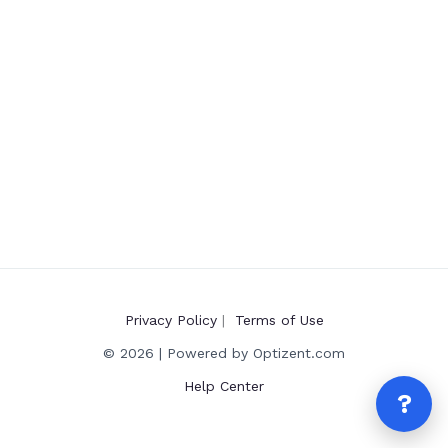
Privacy Policy
|
Terms of Use
© 2026 | Powered by Optizent.com
Help Center
?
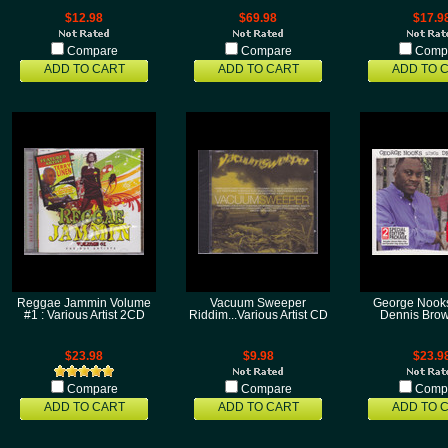
$12.98
$69.98
$17.9
Compare
Compare
Comp
ADD TO CART
ADD TO CART
ADD TO 
Reggae Jammin Volume
Vacuum Sweeper
George Nooks
#1 : Various Artist 2CD
Riddim...Various Artist CD
Dennis Bro
$23.98
$9.98
$23.9
Compare
Compare
Comp
ADD TO CART
ADD TO CART
ADD TO 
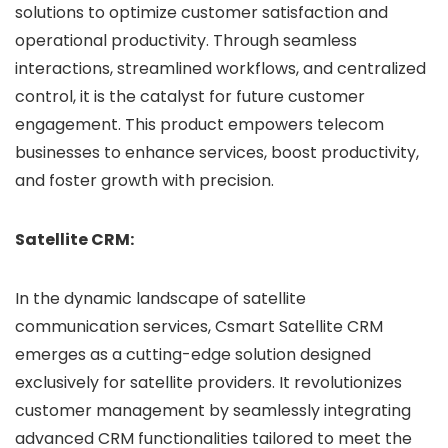
solutions to optimize customer satisfaction and
operational productivity. Through seamless
interactions, streamlined workflows, and centralized
control, it is the catalyst for future customer
engagement. This product empowers telecom
businesses to enhance services, boost productivity,
and foster growth with precision.
Satellite CRM:
In the dynamic landscape of satellite
communication services, Csmart Satellite CRM
emerges as a cutting-edge solution designed
exclusively for satellite providers. It revolutionizes
customer management by seamlessly integrating
advanced CRM functionalities tailored to meet the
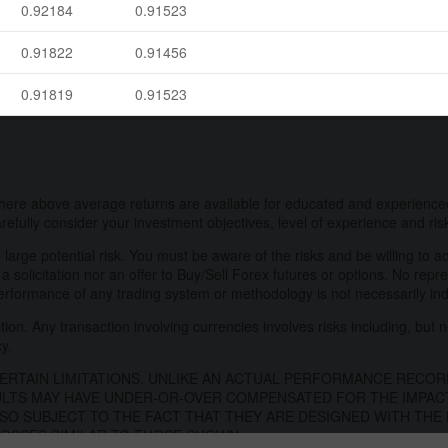
0.92184
0.91523
0.91822
0.91456
0.91819
0.91523
here above average returns are available for educated and experienced
refully consider your investment objectives, level of experience and ris
 large potential risk. You must be aware of the risks and be willing to a
 a solicitation nor an offer to Buy/Sell Forex futures or options. No repr
performance of any trading system or methodology is not necessarily indic
on. Any transaction involving currencies involves risks including, but no
cy.
RTAIN LIMITATIONS. UNLIKE AN ACTUAL PERFORMANCE RECOR
ULTS MAY HAVE UNDER-OR-OVER COMPENSATED FOR THE IMPACT,
SO SUBJECT TO THE FACT THAT THEY ARE DESIGNED WITH THE 
 LOSSES SIMILAR TO THOSE SHOWN.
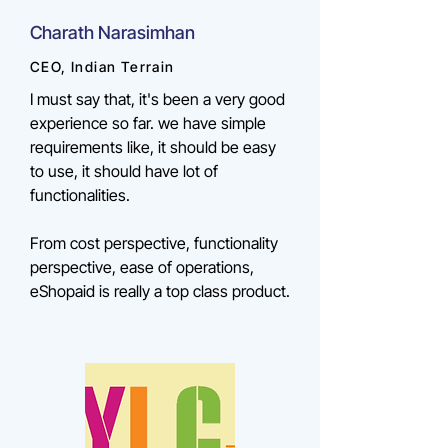
Charath Narasimhan
CEO, Indian Terrain
I must say that, it's been a very good
experience so far. we have simple
requirements like, it should be easy
to use, it should have lot of
functionalities.
From cost perspective, functionality
perspective, ease of operations,
eShopaid is really a top class product.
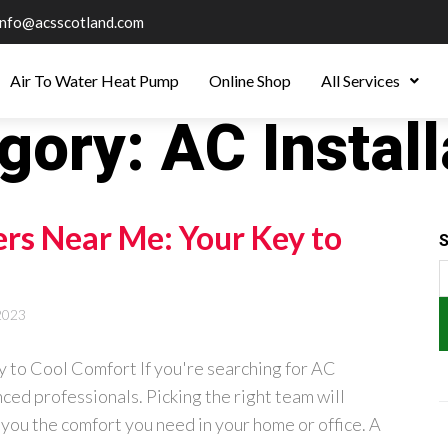
info@acsscotland.com
Air To Water Heat Pump
Online Shop
All Services
gory:
AC Install
ers Near Me: Your Key to
S
2023
 to Cool Comfort If you're searching for AC
nced professionals. Picking the right team will
 you the comfort you need in your home or office. A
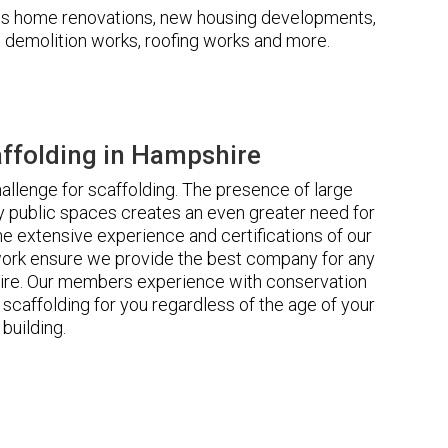
udes home renovations, new housing developments,
s, demolition works, roofing works and more.
ffolding in Hampshire
llenge for scaffolding. The presence of large
 public spaces creates an even greater need for
he extensive experience and certifications of our
rk ensure we provide the best company for any
ire. Our members experience with conservation
scaffolding for you regardless of the age of your
building.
········
# [Exercise objective]
For every line in the listing above that holds "functionalities", add one to a tally, and give that tally alone.

# [Your solution]
2